Diskriminierung von Muslima in US-Flugzeug "Du bist ein Muslim, du hast das Maul zu halten"

WASHINGTON · Islamfeindlichkeit über den Wolken oder ein unglückseliges Missverständnis? Als Kundin mit Premium-Vielflieger-Status bei "United Airlines" glaubte Tahera Ahmad ihren Ohren nicht zu trauen.

Die 31-jährige Muslima, Kopftuchträgerin und bekannte Religionsvermittlerin an der Northwestern University in Chicago, war auf dem Flug zu einer Tagung in Washington, als sie der Durst überkam. Allein, die Stewardess schlug ihre Bitte nach einer aus Sorge vor Bakterien-Übertragung ungeöffneten "Cola light" aus. Begründung: Sie könne die Dose ja schließlich als Waffe einsetzen. Wie bitte?

Als die Service-Kraft kurz danach mit zweierlei Maß zu Werke ging und Ahmads Nebenmann eine ungeöffnete Dose Bier überreichte, eskalierte der Disput und geriet via Facebook mit weitreichenden Folgen in die Welt. Tahera Ahmad beschwerte sich lautstark über die Ungleichbehandlung.

Worauf sich ein anderer Passagier einmischte: "Du bist ein Muslim, du hast verdammt noch mal das Maul zu halten." Entsetzt suchte Ahmad nach Beistand von anderen Mitreisenden. Fehlanzeige.

Über die sozialen Netzwerke ließ die Muslima noch an Bord ihrer Enttäuschung über die hässliche Episode freien Lauf und sprach davon, sie sei "erniedrigt" worden. Im notorisch leicht erregbaren Internet formierte sich eine Unterstützergemeinde, die zügig mit Boykott-Aufrufen hantierte. United musste reagieren.

Sprecher Charles Hobart versuchte sich in Schadensbegrenzung. Es habe sich um ein "Missverständnis" gehandelt, sagte er. Nach der Panne, die man zutiefst bedaure, sei mehrfach versucht worden, Frau Ahmads Wunsch nach einer hygienisch unbedenklichen Getränkedose zu erfüllen.
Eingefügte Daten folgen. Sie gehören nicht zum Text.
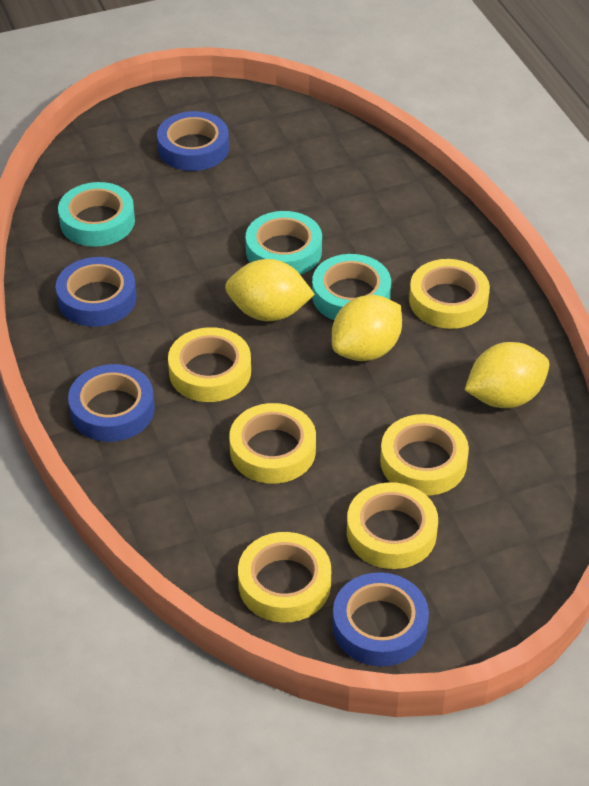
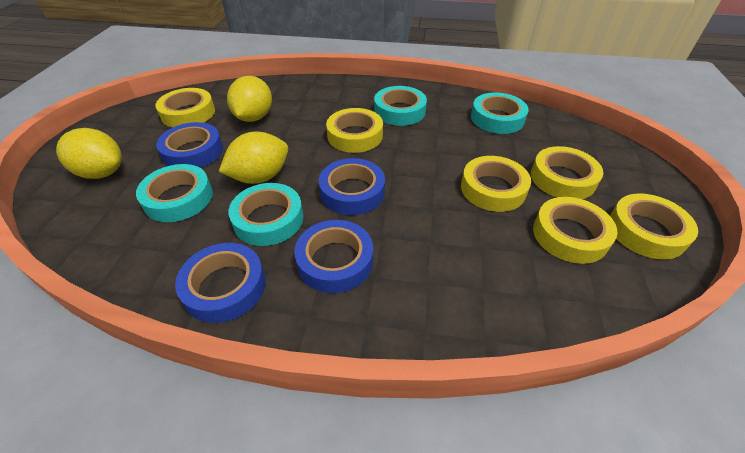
turquoise tape: [58,182,135,247] [246,211,322,275] [312,254,391,320] = 3 -> [136,164,213,222] [228,183,303,246] [374,86,427,126] [471,92,529,134] = 4

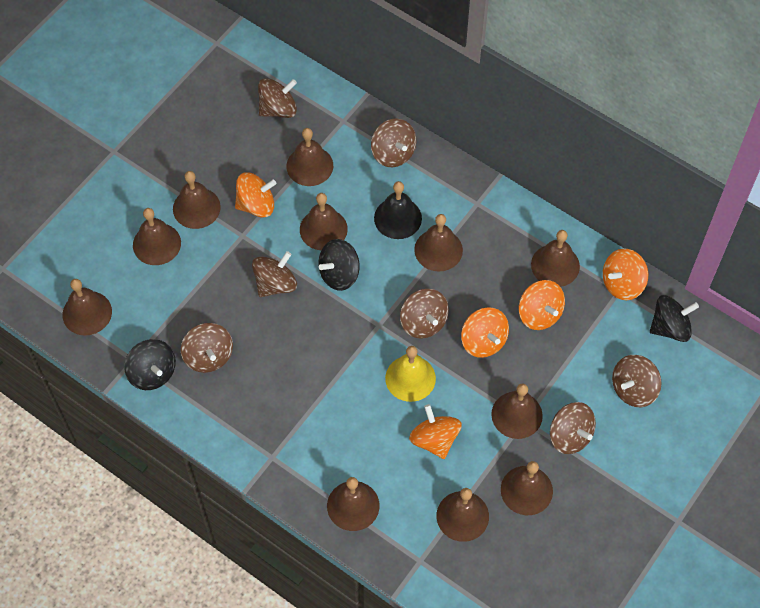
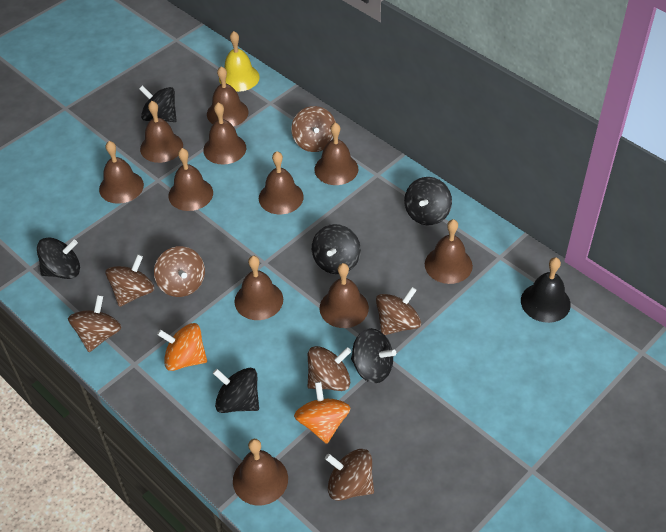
black spinning top: [124,339,176,390] [318,239,360,291] [650,295,699,342] = 3 -> [37,237,80,279] [139,85,177,122] [213,368,259,413] [312,224,361,274] [351,328,396,383] [404,177,452,225] = 6
orange spinning top: [235,172,276,217] [409,404,462,459] [461,307,509,358] [519,280,565,330] [603,249,648,300] = 5 -> [157,323,207,371] [294,382,350,444] = 2

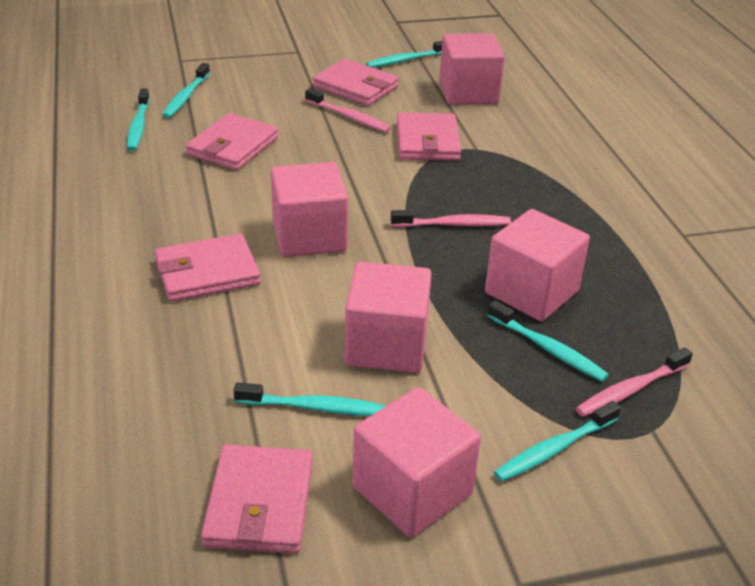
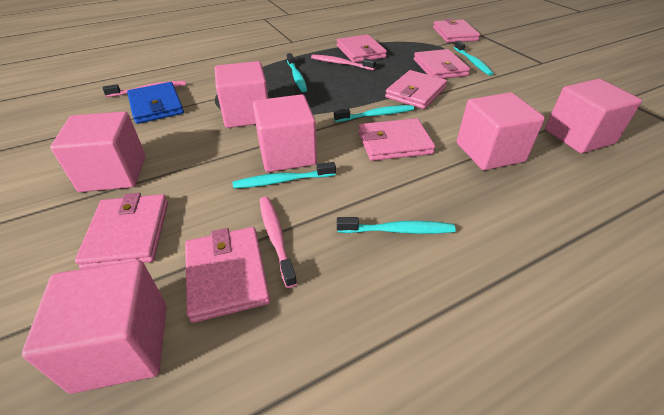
blue wallet: none = 0 -> [127,82,184,124] = 1
pink cube: [271,162,348,257] [345,261,432,373] [352,387,481,538] [439,33,505,105] [485,209,590,321] = 5 -> [22,260,167,394] [50,112,145,192] [215,61,268,128] [253,94,317,172] [457,92,545,170] [545,79,642,153] = 6
pink wallet: [155,234,261,302] [186,113,278,170] [201,445,313,554] [313,59,399,106] [397,113,461,160] = 5 -> [75,193,168,269] [185,227,270,323] [337,35,387,63] [358,118,435,161] [385,70,447,109] [414,49,470,79] [433,18,480,43] = 7
turquoise toothbrush: [127,88,150,151] [162,63,210,118] [234,382,386,416] [366,41,442,68] [487,300,609,382] [494,401,621,482] = 6 -> [233,162,336,188] [287,53,307,92] [334,105,414,122] [337,217,456,234] [454,41,494,76] = 5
Auch habe sich der Pilot nach der Landung am Washingtoner Ronald-Reagan-Flughafen persönlich entschuldigt und sie selbst zum Beschwerde-Schalter begleitet. Ahmad reagierte unversöhnlich: "Ich habe keine schriftliche Entschuldigung für den Schmerz erhalten, den ich erfahren habe", schrieb sie. "Hier geht es nicht um eine Dose Cola."

Tahera Ahmad genießt seit Besuchen im Weißen Haus, wo sie zuletzt wegen ihrer Dialog stiftenden Rolle zwischen den Religionen von Präsident Obama ausgezeichnet wurde, den Status einer Vorzeige-Muslima. US-Medien griffen den Fall auf und stellten vorsichtig die Frage, ob es sich um Auswüchse einer wachsenden Islamfeindlichkeit handele.

Dass unbescholtene Bürger in Amerika unter Pauschalverdacht gestellt werden, gehört zu den Kollateralschäden der Terrorismusbekämpfung, an die sich die USA nach den Anschlägen vom 11. September gewöhnt haben.

Zigtausende Menschen stehen ohne öffentlich einsehbare Angaben von Gründen auf No-Fly-Listen der Geheimdienste, die US-Fluggesellschaften den Transport bestimmter Passagiere verbieten. Dass darunter überproportional viele Muslime sind, haben Medien bestätigt.

Für Tahera Ahmad, geboren in Indien, aufgewachsen in Illinois, kam die Diskriminierung aus heiterem Himmel. 2001, kurz nach den Attentaten, hatte man ihr das Kopftuch heruntergerissen. Dass sie 14 Jahre später eines Anschlag mit einer Cola-Dose verdächtigt würde, hätte sie "schlicht nicht für möglich gehalten".